**REQUIRED ACTION**: Go through the entries and say how many lines contain the string "const". The number is the whole answer.

Stored data:
'''

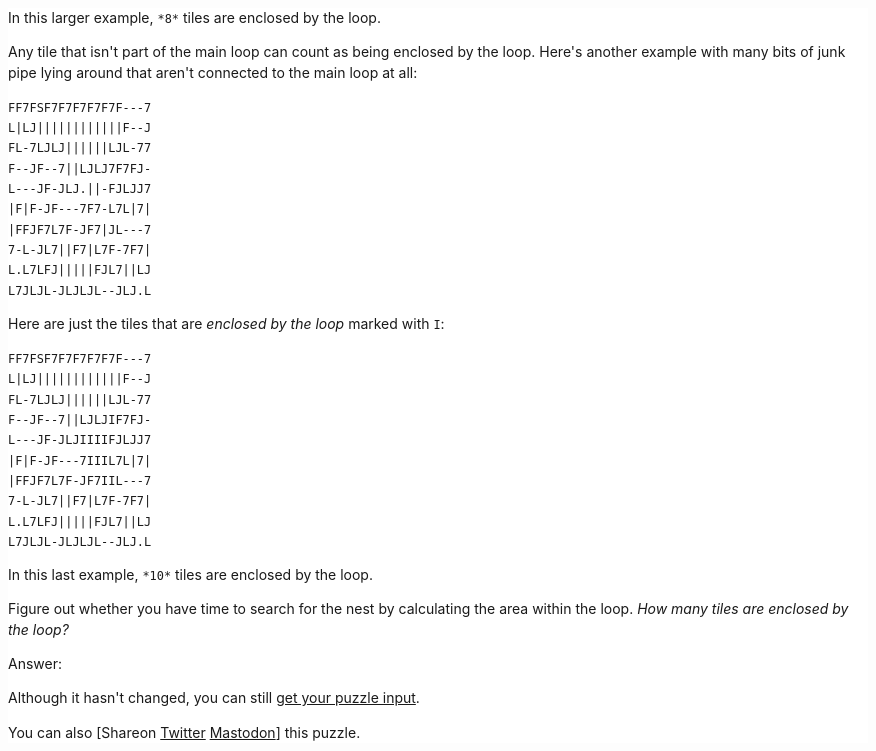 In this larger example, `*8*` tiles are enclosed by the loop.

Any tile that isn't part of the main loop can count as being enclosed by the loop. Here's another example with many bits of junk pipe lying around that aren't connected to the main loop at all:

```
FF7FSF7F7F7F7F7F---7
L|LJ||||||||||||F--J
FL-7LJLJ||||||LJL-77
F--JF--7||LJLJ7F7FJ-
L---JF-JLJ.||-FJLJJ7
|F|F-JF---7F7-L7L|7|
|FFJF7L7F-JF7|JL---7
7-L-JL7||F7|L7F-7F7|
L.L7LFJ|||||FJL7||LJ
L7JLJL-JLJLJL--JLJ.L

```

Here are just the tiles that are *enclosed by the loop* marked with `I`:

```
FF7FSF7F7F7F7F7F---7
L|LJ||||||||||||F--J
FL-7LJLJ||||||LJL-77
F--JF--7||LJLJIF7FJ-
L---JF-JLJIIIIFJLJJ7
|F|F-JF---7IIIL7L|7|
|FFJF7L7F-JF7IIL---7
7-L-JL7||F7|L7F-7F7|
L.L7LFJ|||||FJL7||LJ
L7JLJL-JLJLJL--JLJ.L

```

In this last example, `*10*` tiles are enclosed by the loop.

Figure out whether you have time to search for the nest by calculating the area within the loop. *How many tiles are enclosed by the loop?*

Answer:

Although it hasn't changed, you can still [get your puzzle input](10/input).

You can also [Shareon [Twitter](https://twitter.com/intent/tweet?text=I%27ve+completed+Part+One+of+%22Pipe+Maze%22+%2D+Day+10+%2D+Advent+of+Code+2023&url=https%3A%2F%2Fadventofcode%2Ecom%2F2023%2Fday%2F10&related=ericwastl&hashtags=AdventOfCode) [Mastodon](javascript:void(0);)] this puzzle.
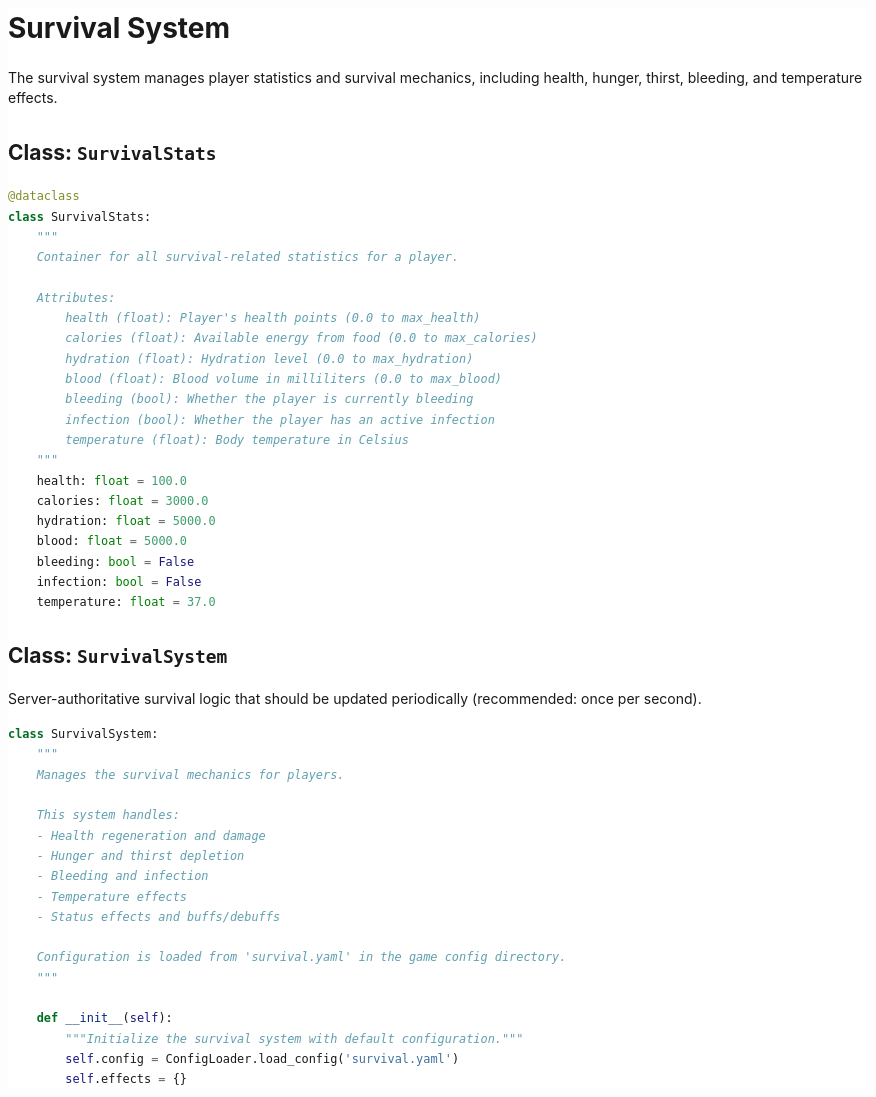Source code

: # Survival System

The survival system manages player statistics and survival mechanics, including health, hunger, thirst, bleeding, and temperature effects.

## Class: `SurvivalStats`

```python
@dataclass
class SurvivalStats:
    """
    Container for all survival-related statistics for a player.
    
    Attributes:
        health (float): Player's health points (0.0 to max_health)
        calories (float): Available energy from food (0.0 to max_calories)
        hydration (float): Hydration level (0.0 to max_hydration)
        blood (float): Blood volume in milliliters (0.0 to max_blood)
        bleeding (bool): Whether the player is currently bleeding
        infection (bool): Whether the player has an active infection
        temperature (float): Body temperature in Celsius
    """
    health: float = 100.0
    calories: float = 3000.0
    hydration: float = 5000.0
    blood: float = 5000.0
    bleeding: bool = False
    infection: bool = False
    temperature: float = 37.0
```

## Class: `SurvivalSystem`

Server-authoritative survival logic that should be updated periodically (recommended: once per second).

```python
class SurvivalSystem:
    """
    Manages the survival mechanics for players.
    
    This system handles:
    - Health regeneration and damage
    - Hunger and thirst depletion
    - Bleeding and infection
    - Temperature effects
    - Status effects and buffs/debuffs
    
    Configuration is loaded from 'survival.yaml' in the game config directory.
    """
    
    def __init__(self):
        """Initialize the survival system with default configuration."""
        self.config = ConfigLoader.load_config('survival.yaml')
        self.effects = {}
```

'''
'''

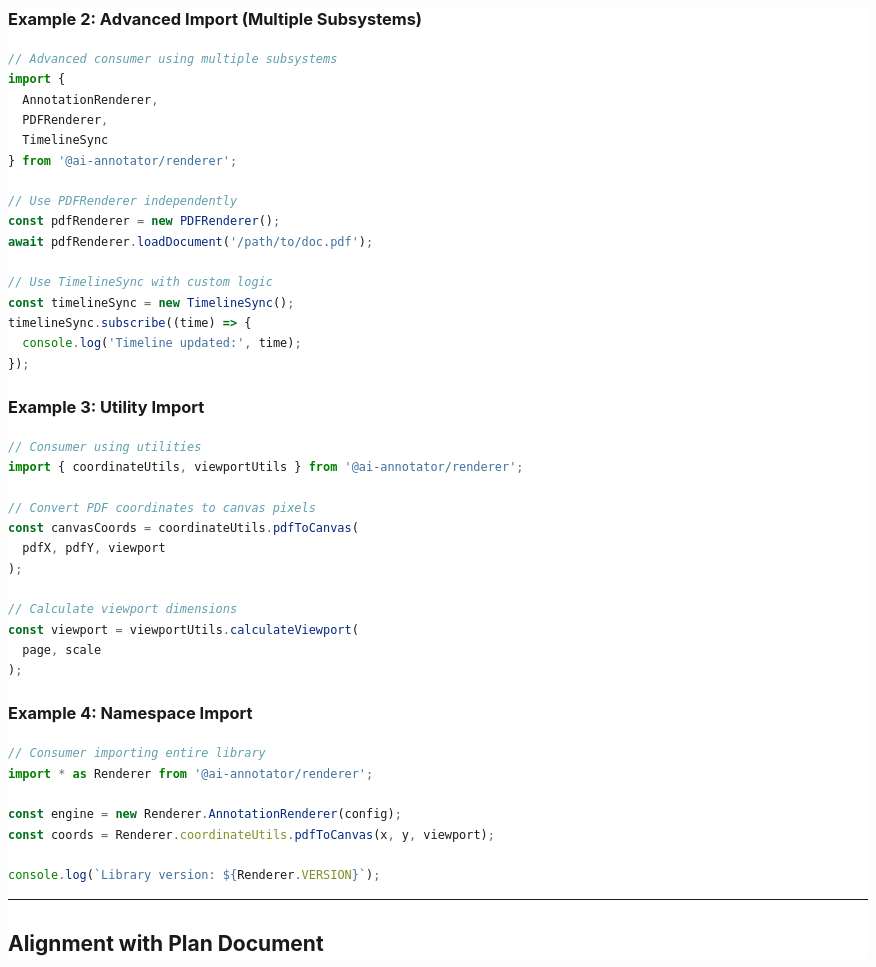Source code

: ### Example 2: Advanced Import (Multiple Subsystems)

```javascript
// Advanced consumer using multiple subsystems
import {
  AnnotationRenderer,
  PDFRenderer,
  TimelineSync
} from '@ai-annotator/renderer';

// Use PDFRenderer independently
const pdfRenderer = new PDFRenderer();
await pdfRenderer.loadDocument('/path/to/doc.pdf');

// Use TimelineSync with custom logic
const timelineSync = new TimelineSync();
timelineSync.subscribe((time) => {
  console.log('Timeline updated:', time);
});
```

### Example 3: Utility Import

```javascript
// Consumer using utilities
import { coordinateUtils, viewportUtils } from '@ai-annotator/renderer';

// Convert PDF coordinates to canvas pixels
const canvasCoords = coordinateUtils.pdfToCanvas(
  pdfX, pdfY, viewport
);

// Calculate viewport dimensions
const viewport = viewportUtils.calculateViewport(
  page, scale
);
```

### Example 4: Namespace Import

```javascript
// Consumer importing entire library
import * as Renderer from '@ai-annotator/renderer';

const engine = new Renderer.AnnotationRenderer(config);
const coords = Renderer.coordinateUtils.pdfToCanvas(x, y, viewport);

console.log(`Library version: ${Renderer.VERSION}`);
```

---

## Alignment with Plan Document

'''

**EXPECTED ANSWER**: 6